The Newton-Raphson method (also known as Newton's method) is a way to quickly find a good approximation for the root of a real-valued function $f(x) = 0$. It uses the idea that a continuous and differentiable function can be approximated by a straight line tangent to it.

Suppose you need to find the root of a continuous, differentiable function $f(x)$, and you know the root you are looking for is near the point $x = x_0$. Then Newton's method tells us that a better approximation for the root is $x_1 = x_0 - \frac{f(x_0)}{f'(x_0)}$. This process may be repeated as many times as necessary to get the desired accuracy. In general, for any $x$-value $x_n$, the next value is given by $x_{n+1} = x_n - \frac{f(x_n)}{f'(x_n)}$.

Note: the term "near" is used loosely because it does not need a precise definition in this context. However, $x_0$ should be closer to the root you need than to any other root (if the function has multiple roots)

• **REQUIRED WORK**:
1/ Translate this sentence from the Newton's method text into Spanish: "This process may be repeated as many times as necessary to get the desired accuracy."
2/ Reproduce word for word everything in the Newton's method text from "The Newton-Raphson method (also known" down to "tangent to it.".
Work only from the Newton's method text above.

Rendered images and their source text
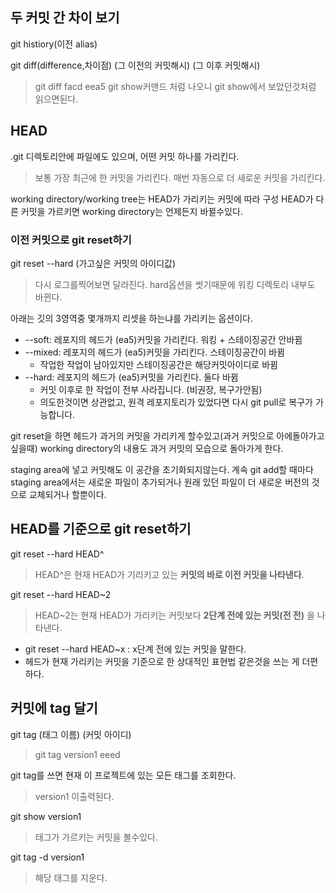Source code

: ## 두 커밋 간 차이 보기
git histiory(이전 alias)

git diff(difference,차이점) (그 이전의 커밋해시) (그 이후 커밋해시)
>git diff facd eea5
>git show커맨드 처럼 나오니 git show에서 보았던것처럼 읽으면된다.

## HEAD
.git 디렉토리안에 파일에도 있으며, 어떤 커밋 하나를 가리킨다.
> 보통 가장 최근에 한 커밋을 가리킨다.
> 매번 자동으로 더 새로운 커밋을 가리킨다.

working directory/working tree는 HEAD가 가리키는 커밋에 따라 구성
HEAD가 다른 커밋을 가르키면 working directory는 언제든지 바뀔수있다. 

### **이전 커밋으로 git reset하기**
git reset --hard (가고싶은 커밋의 아이디값)
> 다시 로그를찍어보면 달라진다.
> hard옵션을 썻기때문에 워킹 디렉토리 내부도 바뀐다.

아래는 깃의 3영역중 몇개까지 리셋을 하는냐를 가리키는 옵션이다.
- --soft: 레포지의 헤드가 (ea5)커밋을 가리킨다. 워킹 + 스테이징공간 안바뀜
- --mixed: 레포지의 헤드가 (ea5)커밋을 가리킨다. 스테이징공간이 바뀜
	- 작업한 작업이 남아있지만 스테이징공간은 해당커밋아이디로 바뀜
- --hard:  레포지의 헤드가 (ea5)커밋을 가리킨다. 둘다 바뀜
	- 커밋 이후로 한 작업이 전부 사라집니다. (비권장, 복구가안됨)
	- 의도한것이면 상관없고, 원격 레포지토리가 있었다면 다시 git pull로 복구가 가능합니다.

git reset을 하면 헤드가 과거의 커밋을 가리키게 할수있고(과거 커밋으로 아에돌아가고싶을때)
working directory의 내용도 과거 커밋의 모습으로 돌아가게 한다.

staging area에 넣고 커밋해도 이 공간을 초기화되지않는다. 계속 git add할 때마다 staging area에서는 새로운 파일이 추가되거나 원래 있던 파일이 더 새로운 버전의 것으로 교체되거나 할뿐이다.

## HEAD를 기준으로 git reset하기
git reset --hard HEAD^
>HEAD^은 현재 HEAD가 기리키고 있는 **커밋의 바로 이전 커밋을 나타낸다**.

git reset --hard HEAD~2
>HEAD~2는 현재 HEAD가 가리키는 커밋보다 **2단계 전에 있는 커밋(전 전)** 을 나타낸다.

+ git reset --hard HEAD~x : x단계 전에 있는 커밋을 말한다.
+ 헤드가 현재 가리키는 커밋을 기준으로 한 상대적인 표현법 같은것을 쓰는 게 더편하다.

## 커밋에 tag 달기
git tag (태그 이름) (커밋 아이디)
> git tag version1 eeed

git tag를 쓰면 현재 이 프로젝트에 있는 모든 태그를 조회한다.
> version1 이출력된다.

git show version1
> 태그가 가르키는 커밋을 볼수있다.

git tag -d version1
> 해당 태그를 지운다.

• **ANSWER SECTION**:
1/ Este proceso puede repetirse tantas veces como sea necesario para obtener la precisión deseada.

2/
The Newton-Raphson method (also known as Newton's method) is a way to quickly find a good approximation for the root of a real-valued function $f(x) = 0$. It uses the idea that a continuous and differentiable function can be approximated by a straight line tangent to it.